WRITTEN TASK: Which of the lines below holds the string "root"? Copy every line that does.

RAW DATA:
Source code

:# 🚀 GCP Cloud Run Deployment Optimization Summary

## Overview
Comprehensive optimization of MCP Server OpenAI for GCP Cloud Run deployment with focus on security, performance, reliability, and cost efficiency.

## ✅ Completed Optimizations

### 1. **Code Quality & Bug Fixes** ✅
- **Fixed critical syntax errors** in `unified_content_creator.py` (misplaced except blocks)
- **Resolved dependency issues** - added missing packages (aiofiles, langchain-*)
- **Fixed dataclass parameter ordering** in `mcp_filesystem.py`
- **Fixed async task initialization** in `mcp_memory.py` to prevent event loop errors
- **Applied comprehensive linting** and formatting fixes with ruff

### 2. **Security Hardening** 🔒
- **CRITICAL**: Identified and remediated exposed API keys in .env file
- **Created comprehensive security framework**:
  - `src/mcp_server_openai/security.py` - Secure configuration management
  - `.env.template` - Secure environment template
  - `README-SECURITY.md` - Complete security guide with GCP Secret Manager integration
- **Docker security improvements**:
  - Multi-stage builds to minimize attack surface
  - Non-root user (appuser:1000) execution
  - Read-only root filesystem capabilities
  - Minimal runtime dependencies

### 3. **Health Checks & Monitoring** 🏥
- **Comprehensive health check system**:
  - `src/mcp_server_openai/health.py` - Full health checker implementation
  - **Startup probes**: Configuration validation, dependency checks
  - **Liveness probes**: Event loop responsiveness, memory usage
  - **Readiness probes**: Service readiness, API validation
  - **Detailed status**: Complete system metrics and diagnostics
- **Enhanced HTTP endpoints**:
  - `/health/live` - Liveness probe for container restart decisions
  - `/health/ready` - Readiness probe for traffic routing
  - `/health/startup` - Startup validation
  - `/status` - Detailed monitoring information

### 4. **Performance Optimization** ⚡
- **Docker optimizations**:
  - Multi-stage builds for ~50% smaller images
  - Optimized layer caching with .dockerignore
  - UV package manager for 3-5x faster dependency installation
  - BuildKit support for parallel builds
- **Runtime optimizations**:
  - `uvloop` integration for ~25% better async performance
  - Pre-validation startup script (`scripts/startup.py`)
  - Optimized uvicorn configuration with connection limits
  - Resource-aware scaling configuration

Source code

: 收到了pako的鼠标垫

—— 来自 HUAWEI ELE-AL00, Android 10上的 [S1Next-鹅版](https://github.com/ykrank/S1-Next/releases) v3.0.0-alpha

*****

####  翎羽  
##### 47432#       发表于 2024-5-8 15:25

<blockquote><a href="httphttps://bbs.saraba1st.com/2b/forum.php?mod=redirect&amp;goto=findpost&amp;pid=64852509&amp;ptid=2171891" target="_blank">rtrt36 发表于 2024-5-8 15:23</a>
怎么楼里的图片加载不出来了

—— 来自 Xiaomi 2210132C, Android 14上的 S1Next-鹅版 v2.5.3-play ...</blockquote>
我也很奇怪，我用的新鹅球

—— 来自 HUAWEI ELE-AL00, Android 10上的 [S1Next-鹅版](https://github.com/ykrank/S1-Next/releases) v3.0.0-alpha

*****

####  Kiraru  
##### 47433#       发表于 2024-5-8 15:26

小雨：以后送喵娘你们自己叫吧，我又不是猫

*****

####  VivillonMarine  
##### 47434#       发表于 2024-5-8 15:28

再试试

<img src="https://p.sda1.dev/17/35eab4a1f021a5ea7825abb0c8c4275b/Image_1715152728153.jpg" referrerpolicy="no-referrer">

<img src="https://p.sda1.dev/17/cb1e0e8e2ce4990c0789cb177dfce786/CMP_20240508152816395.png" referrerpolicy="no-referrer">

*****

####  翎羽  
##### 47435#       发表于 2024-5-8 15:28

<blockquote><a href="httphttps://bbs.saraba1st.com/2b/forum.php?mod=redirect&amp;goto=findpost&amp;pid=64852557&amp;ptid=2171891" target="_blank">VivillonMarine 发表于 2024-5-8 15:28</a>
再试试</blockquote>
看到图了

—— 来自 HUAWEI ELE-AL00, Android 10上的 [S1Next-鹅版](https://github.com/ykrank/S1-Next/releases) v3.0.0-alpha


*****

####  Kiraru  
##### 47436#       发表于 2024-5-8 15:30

EXERCISE ANSWER:
  - Non-root user (appuser:1000) execution
  - Read-only root filesystem capabilities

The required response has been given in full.